Tuttavia è risaputo che gli allevamenti intensivi hanno un impatto ambientale non indifferente: sono secondi solo agli impianti di riscaldamento per l’inquinamento dell’aria, e con le loro emissioni di ammoniaca contribuiscono alla formazione di polveri sottili molto più del sistema dei trasporti. A questo non si aggiungono solo le deplorevoli condizioni di vita degli animali, ma anche tutti gli altri sistemi collegati alla loro macellazione, come lo sfruttamento intensivo dei campi per i mangimi, oltre a un’alimentazione eccessiva con aggiunta di antibiotici con le conseguenze che sappiamo sulla salute dei consumatori.
A fronte di questi dati di fatto, però, occorre fare un quadro generale sui numeri degli allevamenti intensivi in Italia, e su quanto questa situazione sia impattante nel nostro Paese. Stando ai dati del 30 giugno 2019 della Banca Dati delle Anagrafi Zootecniche (BDN), la produzione della carne in Italia si affida a circa 270 mila allevamenti di bovini, bufalini, ovini e caprini, includendo poco più di 3000 macelli (dati del 10 gennaio di quest’anno). Numeri, tra l’altro, in costante diminuzione rispetto agli anni precedenti: se nel giugno del 2018 la BDN contava 106 mila allevamenti di bovini da carne, all’inizio del 2020 il numero era ridotto a circa 100 mila in meno di due anni.
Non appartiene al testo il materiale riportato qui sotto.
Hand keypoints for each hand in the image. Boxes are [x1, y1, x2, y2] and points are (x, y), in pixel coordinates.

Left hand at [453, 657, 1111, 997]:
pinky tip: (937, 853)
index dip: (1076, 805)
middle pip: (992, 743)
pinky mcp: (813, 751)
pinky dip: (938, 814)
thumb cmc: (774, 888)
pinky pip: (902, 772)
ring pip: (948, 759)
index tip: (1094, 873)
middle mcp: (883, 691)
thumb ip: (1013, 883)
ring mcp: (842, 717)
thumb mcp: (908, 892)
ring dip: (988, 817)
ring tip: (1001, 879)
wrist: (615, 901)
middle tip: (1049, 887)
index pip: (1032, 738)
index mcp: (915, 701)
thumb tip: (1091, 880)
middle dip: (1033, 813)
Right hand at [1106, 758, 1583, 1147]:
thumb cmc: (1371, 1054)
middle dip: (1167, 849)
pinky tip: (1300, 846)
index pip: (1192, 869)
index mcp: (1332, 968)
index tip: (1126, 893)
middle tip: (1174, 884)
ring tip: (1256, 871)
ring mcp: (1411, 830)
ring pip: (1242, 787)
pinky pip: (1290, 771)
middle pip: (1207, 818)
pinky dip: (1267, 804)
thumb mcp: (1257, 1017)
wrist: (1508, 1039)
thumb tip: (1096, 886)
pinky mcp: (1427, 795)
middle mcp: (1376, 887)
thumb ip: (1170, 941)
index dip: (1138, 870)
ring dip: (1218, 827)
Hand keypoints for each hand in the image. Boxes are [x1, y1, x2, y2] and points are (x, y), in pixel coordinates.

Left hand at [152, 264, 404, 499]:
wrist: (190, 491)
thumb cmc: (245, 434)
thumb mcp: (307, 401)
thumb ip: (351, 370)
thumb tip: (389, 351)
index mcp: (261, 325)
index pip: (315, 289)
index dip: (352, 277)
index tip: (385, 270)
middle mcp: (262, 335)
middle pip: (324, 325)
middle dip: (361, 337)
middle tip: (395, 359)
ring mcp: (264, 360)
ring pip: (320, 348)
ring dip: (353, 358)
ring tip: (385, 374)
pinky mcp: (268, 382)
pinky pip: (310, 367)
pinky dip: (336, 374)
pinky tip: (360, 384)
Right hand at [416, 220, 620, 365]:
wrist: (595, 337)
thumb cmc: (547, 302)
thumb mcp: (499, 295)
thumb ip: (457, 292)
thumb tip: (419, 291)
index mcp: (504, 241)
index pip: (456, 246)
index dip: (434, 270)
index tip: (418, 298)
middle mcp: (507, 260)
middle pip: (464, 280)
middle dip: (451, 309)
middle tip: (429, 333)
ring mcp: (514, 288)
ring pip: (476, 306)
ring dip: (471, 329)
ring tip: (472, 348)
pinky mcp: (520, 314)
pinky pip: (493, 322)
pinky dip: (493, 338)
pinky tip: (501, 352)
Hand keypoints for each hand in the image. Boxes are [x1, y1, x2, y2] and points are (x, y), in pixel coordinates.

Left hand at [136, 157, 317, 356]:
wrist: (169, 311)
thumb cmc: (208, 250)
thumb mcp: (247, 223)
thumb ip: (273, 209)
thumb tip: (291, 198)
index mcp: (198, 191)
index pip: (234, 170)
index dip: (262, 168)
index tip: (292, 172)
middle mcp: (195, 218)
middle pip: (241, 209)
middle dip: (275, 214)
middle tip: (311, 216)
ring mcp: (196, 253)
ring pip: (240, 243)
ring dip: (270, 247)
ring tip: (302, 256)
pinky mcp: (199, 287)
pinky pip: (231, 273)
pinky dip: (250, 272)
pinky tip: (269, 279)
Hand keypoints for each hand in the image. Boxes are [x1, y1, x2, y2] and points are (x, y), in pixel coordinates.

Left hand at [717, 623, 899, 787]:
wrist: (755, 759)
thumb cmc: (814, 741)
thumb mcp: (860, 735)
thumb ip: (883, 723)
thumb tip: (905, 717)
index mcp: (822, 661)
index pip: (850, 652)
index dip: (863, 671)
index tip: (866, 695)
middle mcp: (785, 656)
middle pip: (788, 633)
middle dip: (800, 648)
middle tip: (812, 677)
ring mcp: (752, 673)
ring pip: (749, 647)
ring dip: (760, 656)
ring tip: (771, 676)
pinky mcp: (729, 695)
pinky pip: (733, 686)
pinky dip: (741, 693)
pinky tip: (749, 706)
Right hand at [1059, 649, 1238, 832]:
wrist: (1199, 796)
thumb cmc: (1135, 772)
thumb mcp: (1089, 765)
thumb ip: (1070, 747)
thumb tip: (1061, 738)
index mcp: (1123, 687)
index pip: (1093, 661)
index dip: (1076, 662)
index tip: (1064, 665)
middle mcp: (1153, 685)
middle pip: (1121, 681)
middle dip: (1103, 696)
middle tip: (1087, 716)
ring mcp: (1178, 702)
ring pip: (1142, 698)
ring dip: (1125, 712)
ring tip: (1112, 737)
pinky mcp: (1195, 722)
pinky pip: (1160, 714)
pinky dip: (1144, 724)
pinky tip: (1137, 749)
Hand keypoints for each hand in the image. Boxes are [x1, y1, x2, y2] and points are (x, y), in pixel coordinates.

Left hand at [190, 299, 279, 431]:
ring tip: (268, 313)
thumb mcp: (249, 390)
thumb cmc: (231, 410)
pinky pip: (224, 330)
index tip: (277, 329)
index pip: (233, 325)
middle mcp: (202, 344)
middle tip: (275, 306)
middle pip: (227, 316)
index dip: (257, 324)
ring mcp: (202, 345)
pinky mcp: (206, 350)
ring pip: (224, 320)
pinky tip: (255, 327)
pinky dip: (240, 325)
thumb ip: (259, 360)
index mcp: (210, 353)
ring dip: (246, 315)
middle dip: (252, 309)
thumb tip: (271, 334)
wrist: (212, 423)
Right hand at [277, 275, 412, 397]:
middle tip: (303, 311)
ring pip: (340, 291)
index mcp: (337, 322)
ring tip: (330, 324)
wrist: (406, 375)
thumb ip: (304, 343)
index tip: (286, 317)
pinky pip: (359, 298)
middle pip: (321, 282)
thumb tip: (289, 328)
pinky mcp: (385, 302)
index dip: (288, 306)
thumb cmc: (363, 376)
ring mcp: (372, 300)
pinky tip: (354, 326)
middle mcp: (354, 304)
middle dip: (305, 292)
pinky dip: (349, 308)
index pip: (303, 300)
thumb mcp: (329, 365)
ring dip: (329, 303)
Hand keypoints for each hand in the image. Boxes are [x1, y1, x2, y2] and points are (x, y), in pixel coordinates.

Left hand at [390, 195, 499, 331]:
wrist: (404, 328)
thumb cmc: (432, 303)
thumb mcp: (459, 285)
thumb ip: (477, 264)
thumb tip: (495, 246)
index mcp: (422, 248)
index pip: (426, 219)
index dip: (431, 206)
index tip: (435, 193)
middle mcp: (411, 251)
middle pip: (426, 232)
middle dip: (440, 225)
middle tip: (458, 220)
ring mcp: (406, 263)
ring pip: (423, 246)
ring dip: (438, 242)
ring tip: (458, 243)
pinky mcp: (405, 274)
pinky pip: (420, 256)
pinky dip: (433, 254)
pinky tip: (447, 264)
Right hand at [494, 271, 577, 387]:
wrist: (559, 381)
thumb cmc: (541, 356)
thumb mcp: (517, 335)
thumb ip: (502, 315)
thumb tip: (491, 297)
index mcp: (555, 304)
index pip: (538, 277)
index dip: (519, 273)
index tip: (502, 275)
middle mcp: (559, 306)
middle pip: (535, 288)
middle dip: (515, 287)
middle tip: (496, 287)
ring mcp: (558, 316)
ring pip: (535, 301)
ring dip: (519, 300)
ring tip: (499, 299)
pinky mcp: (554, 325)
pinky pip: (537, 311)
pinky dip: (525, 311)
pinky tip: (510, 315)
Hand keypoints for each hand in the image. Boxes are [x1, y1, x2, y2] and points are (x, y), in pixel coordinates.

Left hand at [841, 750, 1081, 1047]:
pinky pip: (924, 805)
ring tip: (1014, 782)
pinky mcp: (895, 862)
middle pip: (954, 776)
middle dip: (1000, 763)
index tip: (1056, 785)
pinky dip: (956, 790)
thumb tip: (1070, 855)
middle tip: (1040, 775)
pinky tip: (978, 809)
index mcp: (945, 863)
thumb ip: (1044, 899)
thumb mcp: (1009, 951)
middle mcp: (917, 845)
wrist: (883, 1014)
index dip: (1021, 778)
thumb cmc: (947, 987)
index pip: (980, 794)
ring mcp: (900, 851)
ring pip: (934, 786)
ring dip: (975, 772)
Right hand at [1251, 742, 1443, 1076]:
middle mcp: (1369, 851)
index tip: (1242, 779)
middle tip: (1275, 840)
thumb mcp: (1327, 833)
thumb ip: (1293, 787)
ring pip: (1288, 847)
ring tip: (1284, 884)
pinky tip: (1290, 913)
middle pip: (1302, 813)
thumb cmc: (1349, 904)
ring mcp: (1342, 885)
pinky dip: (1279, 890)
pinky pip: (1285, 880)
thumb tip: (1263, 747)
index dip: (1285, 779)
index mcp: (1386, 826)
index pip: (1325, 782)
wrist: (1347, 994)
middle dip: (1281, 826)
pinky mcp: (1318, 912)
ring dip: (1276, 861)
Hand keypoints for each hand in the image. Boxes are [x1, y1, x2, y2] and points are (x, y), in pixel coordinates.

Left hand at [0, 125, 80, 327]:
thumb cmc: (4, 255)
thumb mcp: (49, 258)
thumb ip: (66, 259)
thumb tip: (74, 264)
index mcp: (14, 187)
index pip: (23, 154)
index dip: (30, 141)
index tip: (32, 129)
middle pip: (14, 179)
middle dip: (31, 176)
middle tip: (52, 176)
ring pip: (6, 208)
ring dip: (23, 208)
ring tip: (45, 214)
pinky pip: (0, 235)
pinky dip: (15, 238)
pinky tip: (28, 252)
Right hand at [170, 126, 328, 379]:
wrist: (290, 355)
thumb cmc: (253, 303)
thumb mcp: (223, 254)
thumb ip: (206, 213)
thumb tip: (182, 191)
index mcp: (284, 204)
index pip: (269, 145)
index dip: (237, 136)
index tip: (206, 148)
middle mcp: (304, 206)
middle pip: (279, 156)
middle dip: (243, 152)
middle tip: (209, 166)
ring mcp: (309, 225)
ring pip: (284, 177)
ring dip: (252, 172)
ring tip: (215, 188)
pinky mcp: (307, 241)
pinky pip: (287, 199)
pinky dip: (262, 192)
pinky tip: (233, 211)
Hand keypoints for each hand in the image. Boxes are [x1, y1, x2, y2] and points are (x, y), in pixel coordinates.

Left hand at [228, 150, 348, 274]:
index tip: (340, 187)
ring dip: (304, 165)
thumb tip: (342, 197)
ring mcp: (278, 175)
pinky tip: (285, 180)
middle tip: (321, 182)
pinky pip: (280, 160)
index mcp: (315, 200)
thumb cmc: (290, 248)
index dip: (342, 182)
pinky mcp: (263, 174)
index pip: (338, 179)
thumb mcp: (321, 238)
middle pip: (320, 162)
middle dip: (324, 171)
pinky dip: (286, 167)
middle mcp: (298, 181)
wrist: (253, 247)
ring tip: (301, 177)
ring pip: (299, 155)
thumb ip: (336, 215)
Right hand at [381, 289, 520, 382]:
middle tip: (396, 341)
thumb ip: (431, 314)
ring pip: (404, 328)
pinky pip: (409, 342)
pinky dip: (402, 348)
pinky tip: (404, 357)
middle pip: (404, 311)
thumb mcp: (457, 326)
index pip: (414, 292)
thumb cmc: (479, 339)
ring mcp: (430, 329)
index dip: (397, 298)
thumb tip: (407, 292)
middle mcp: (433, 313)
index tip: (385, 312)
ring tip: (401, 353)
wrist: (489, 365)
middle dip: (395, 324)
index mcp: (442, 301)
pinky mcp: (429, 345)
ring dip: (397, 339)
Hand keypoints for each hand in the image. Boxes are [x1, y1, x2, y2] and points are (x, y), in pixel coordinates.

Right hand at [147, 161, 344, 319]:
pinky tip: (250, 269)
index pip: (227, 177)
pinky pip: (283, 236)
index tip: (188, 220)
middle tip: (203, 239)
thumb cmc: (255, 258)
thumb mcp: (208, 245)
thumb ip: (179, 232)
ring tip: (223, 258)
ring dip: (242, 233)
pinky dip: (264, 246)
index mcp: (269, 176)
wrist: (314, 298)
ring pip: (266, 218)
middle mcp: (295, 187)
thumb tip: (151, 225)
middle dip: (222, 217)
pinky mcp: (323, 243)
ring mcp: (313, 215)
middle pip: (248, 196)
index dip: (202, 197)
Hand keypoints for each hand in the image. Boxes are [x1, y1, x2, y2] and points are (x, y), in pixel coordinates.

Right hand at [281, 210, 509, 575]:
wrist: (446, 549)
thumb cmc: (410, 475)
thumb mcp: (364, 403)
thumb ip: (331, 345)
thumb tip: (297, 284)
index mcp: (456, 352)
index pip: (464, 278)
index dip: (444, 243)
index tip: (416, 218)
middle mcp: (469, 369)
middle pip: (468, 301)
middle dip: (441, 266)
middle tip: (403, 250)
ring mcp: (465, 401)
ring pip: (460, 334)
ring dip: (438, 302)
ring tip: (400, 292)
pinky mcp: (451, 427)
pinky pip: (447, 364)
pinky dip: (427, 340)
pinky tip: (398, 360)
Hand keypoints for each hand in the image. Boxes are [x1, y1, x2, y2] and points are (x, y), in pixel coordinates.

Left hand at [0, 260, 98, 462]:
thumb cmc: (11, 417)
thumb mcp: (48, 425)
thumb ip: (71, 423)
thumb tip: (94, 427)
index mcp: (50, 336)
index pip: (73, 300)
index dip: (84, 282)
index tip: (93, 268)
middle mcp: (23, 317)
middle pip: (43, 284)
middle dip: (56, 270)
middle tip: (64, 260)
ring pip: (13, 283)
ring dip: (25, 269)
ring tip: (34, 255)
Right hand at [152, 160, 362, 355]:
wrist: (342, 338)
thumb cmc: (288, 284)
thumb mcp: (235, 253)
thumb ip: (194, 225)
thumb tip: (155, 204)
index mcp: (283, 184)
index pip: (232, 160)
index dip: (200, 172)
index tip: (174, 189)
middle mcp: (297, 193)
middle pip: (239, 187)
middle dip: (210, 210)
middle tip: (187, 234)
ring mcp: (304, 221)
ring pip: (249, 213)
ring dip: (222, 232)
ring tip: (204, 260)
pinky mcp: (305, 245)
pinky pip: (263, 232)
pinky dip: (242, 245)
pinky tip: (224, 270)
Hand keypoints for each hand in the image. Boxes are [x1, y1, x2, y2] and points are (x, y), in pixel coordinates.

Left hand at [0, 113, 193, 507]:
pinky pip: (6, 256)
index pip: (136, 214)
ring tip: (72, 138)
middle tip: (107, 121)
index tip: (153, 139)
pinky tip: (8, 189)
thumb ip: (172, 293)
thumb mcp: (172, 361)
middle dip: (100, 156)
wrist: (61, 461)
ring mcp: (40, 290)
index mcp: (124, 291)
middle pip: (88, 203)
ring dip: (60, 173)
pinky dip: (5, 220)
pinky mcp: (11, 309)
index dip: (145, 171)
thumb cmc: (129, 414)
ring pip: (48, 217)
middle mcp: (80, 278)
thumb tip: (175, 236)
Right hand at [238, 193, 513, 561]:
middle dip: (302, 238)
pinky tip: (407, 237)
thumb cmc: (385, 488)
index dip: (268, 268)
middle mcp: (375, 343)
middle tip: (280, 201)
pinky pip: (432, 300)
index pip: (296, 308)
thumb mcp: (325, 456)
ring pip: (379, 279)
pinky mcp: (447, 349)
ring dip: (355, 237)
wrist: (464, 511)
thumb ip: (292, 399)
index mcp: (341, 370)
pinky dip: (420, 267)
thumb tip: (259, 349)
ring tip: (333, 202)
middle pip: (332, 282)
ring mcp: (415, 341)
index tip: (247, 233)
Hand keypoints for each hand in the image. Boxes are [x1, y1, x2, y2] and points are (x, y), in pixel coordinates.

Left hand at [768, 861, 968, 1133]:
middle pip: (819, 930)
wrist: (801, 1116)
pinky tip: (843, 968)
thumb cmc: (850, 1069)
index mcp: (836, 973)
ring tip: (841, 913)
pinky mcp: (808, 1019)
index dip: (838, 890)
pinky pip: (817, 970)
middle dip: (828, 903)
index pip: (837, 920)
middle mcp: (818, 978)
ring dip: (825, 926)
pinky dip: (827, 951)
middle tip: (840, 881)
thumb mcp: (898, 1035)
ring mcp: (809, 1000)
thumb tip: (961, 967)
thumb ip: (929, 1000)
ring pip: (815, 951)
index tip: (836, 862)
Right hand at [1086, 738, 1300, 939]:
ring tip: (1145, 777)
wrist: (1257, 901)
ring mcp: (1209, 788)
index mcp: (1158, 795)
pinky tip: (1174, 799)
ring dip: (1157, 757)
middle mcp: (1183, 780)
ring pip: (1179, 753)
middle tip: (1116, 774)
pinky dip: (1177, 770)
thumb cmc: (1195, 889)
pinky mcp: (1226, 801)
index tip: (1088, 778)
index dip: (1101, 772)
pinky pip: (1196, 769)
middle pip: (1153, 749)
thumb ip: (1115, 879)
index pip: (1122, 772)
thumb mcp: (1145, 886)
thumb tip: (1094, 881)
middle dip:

Greenpeace, uno degli oppositori più accaniti del ddl contro la carne in vitro, ha segnalato 894 allevamenti intensivi inquinanti sul nostro territorio nazionale, presenti anche nel Registro europeo delle emissioni e dei trasferimenti delle sostanze inquinanti (E-PRTR).
Dall’analisi oggettiva di questi dati ufficiali, è scontato appurare che il confronto non regge. Gli allevamenti intensivi sono sì una realtà presente nel nostro Paese, ma ben lontano dalle tinte catastrofiche predicate da Greenpeace e da altri movimenti ambientalisti, o, manco a dirlo, da chi promuove l’abbandono del consumo della carne, in toto o di quella “tradizionale”.
Non si discute il dovere di condannare la produzione intensiva della carne. Ma per limitare e un giorno, forse, eliminare del tutto, i danni causati dagli allevamenti intensivi, sarebbe logico e opportuno intervenire sui metodi di produzione della carne, e non sul consumo della carne stesso, andando a colpire un settore in crescita negli ultimi anni, che soddisfa migliaia e migliaia di consumatori.
Non si tratta inoltre di una sola scelta etica. L’Italia, come sappiamo bene, vanta numerose eccellenze nei prodotti a base di carne da tutelare e riconosciute anche a livello internazionale. Il nostro paese conta inoltre più di 69.000 aziende produttrici nel settore biologico, ben il 25% sul totale europeo, a testimonianza dell’esistenza di una consapevolezza della qualità degli alimenti in cui non siamo secondi a nessun altro.
Infine il passaggio di produzione da un allevamento intensivo a un allevamento biologico, o comunque non intensivo, non sembra richiedere una conversione costosa e complessa a contrario di altri settori industriali. L’abbandono del consumo della carne tradizionale, quindi, è una prospettiva che l’Italia può risparmiarsi, se si attua un miglioramento delle attuali condizioni di produzione senza negare il consumo a chi lo desidera.